Competing interests: T.G. is listed on patent no. EP1802749 (A2) “KASPP (LRRK2) gene, its production and use for the detection and treatment of neurodegenerative disorders.”

Figures

Fig. 1
Fig. 1. The genetic architecture of PD
Mendelian genes are shown in red, strong risk factors are shown in blue, and weak risk factors identified by GWAS are shown in green. Examples of Mendelian genes include SNCA, PARK2, and PINK1, with GBA variants being a standout example of a strong risk factor. GAK and HLA-DRB5 are examples of low-risk, high-frequency gene variants recently identified by GWAS. Some genes, such as LRRK2, are found in several or all of the categories.
Fig. 2
Fig. 2. Examples of aberrant cellular pathways in PD
(A) Shown is the involvement of Parkin, Pink1, and FBXO7 in the regulation of mitophagy. Damaged mitochondria (red) are identified and tagged for degradation through the process of mitophagy, which is disrupted in individuals carrying mutations in these proteins. In the absence of functional mitophagy, cellular damage and eventual cell death results from the accumulation of dysfunctional mitochondria. (B) Potential involvement of Mendelian loci and genetic risk factors for PD in the autophagy/lysosomal pathway.

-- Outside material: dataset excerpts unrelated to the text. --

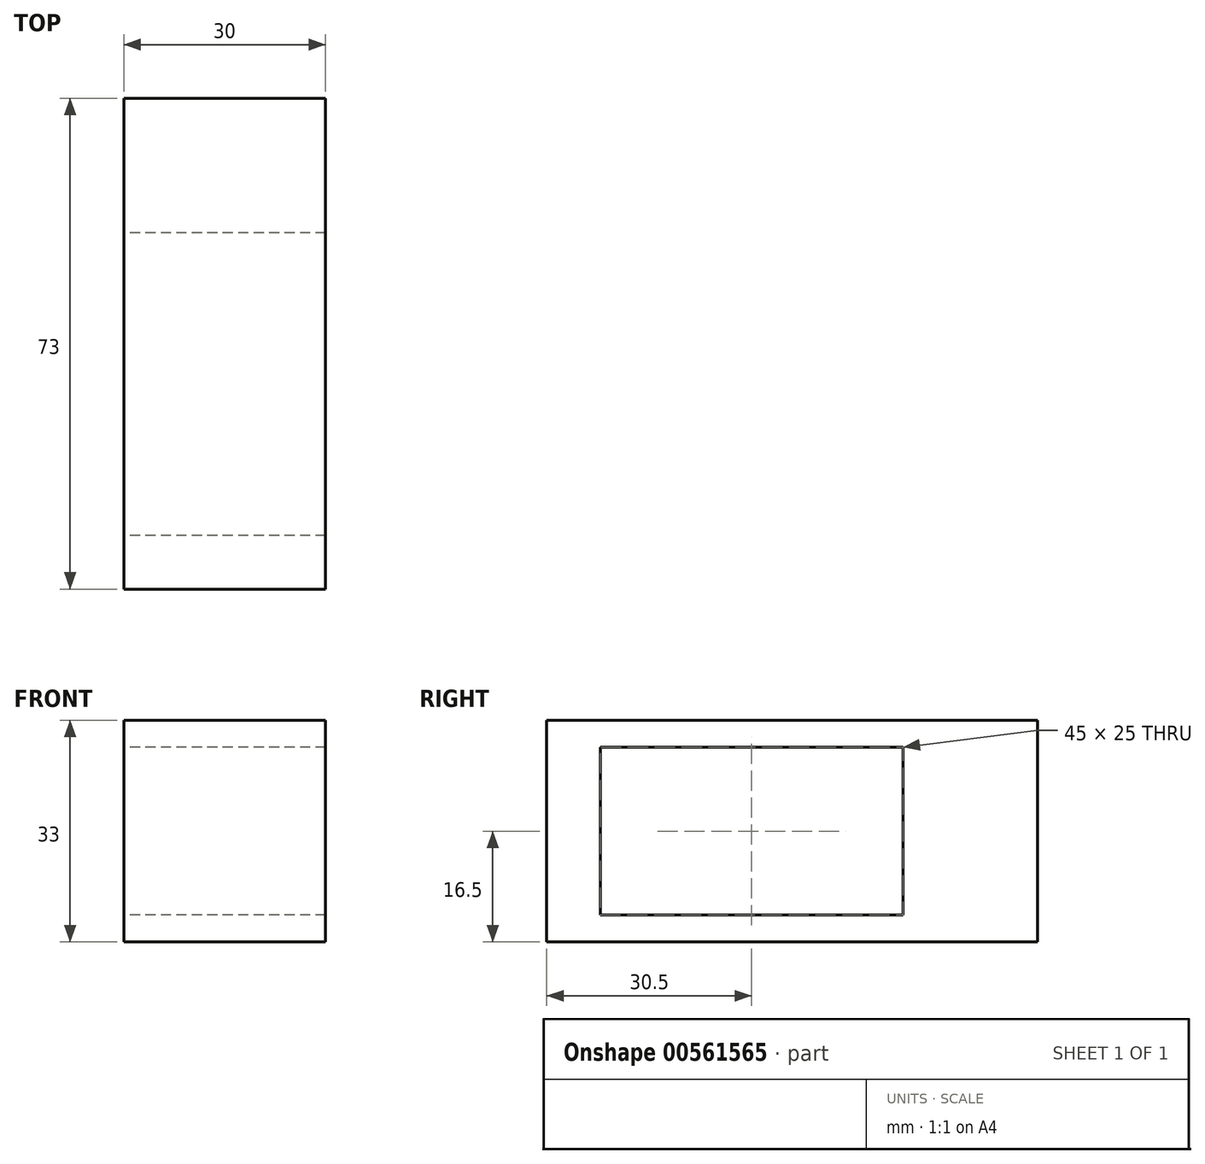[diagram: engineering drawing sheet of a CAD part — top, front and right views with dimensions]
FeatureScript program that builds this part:
annotation { "Feature Type Name" : "Feature", "Feature Type Description" : "" }
export const myFeature = defineFeature(function(context is Context, id is Id, definition is map)
    precondition{}
    {
        {
            var Q0;
            Q0=qCreatedBy(makeId("Right.planeOp"),FACE);
            var sketch = newSketch(context, id + "F0", { "sketchPlane" : qUnion([Q0])});
            skLineSegment(sketch, "E0.bottom", {"start": v(0, 0) * mm, "end": v(45, 0) * mm});
            skLineSegment(sketch, "E0.top", {"start": v(0, 25) * mm, "end": v(45, 25) * mm});
            skLineSegment(sketch, "E0.left", {"start": v(0, 0) * mm, "end": v(0, 25) * mm});
            skLineSegment(sketch, "E0.right", {"start": v(45, 0) * mm, "end": v(45, 25) * mm});
            skLineSegment(sketch, "E1.bottom", {"start": v(0, 29) * mm, "end": v(-8, 29) * mm});
            skLineSegment(sketch, "E1.top", {"start": v(0, -4) * mm, "end": v(-8, -4) * mm});
            skLineSegment(sketch, "E1.left", {"start": v(0, 29) * mm, "end": v(0, -4) * mm});
            skLineSegment(sketch, "E1.right", {"start": v(-8, 29) * mm, "end": v(-8, -4) * mm});
            skLineSegment(sketch, "E2.bottom", {"start": v(45, 29) * mm, "end": v(65, 29) * mm});
            skLineSegment(sketch, "E2.top", {"start": v(45, -4) * mm, "end": v(65, -4) * mm});
            skLineSegment(sketch, "E2.left", {"start": v(45, 29) * mm, "end": v(45, -4) * mm});
            skLineSegment(sketch, "E2.right", {"start": v(65, 29) * mm, "end": v(65, -4) * mm});
            skLineSegment(sketch, "E3", {"start": v(0, 29) * mm, "end": v(45, 29) * mm});
            skLineSegment(sketch, "E4", {"start": v(0, -4) * mm, "end": v(45, -4) * mm});
            skSolve(sketch);
        }
        {
            var Q0;
            {var subQ3=sQuery(id+"F0.wireOp",EDGE,"E1.bottom");Q0=makeQuery(id+"F0.imprint","IMPRINT",FACE,{"disambiguationData":[TD([[makeQuery(id+"F0.imprint","IMPRINT",EDGE,{"derivedFrom":subQ3}),1.0]])]});}
            var Q1;
            {var subQ0=sQuery(id+"F0.wireOp",EDGE,"E0.top");Q1=makeQuery(id+"F0.imprint","IMPRINT",FACE,{"disambiguationData":[TD([[makeQuery(id+"F0.imprint","IMPRINT",EDGE,{"derivedFrom":subQ0}),1.0]])]});}
            var Q2;
            {var subQ0=sQuery(id+"F0.wireOp",EDGE,"E0.bottom");Q2=makeQuery(id+"F0.imprint","IMPRINT",FACE,{"disambiguationData":[TD([[makeQuery(id+"F0.imprint","IMPRINT",EDGE,{"derivedFrom":subQ0}),-1.0]])]});}
            var Q3;
            {var subQ3=sQuery(id+"F0.wireOp",EDGE,"E2.bottom");Q3=makeQuery(id+"F0.imprint","IMPRINT",FACE,{"disambiguationData":[TD([[makeQuery(id+"F0.imprint","IMPRINT",EDGE,{"derivedFrom":subQ3}),-1.0]])]});}
            extrude(context, id + "F1", {"entities" : qUnion([Q0, Q1, Q2, Q3]), "depth" : 30 * mm});
        }
    });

Mutations and genetic risk variants in genes such as those encoding LRRK2, VPS35, GBA, RAB7L1, and GAK may result in disruption of protein degradation pathways and accumulation of misfolded or aggregated proteins, leading to cytotoxicity and neuronal cell death.
Fig. 3
Fig. 3. The drug pipeline in PD
(A) The number of interventional phase I trials (black) for new molecular entities that are disease-modifying or that alleviate symptoms shows a trend upwards over the last 10 years. The number of phase II (red, mean = 12.9 SD = 2.8) and phase III (blue, mean = 11.58 SD = 5.0) trials has remained stable. (B) The number of new molecular entities entering interventional PD trials each year. Phase I (mean = 4.7 SD = 2.8), phase II (mean = 9.6 SD = 1.6), phase III (mean = 4.7 SD = 2.2). (C) Ten-year average for new molecular entities in phase I, phase II and phase III trials. Data are from www.clinicaltrials.gov. Interventional (symptom or disease-modifying) PD clinical trials using a drug, biologic, or gene therapy were selected; PET molecular imaging studies were excluded.
Fig. 4
Fig. 4. Measuring efficacy of disease-modifying strategies in PD
(A) Assessing disease modification versus symptomatic benefit using compound washout. Black line represents placebo, blue line represents a disease-modifying therapeutic, dashed light blue line represents a symptomatic therapeutic such as L-DOPA, red arrow represents a change in UPDRS. (B) Using time to initiation of symptomatic treatment as an end point in PD clinical trials. Black line represents placebo, blue line represents a disease-modifying therapeutic, red arrow represents the change in time required for the initiation of symptomatic treatment.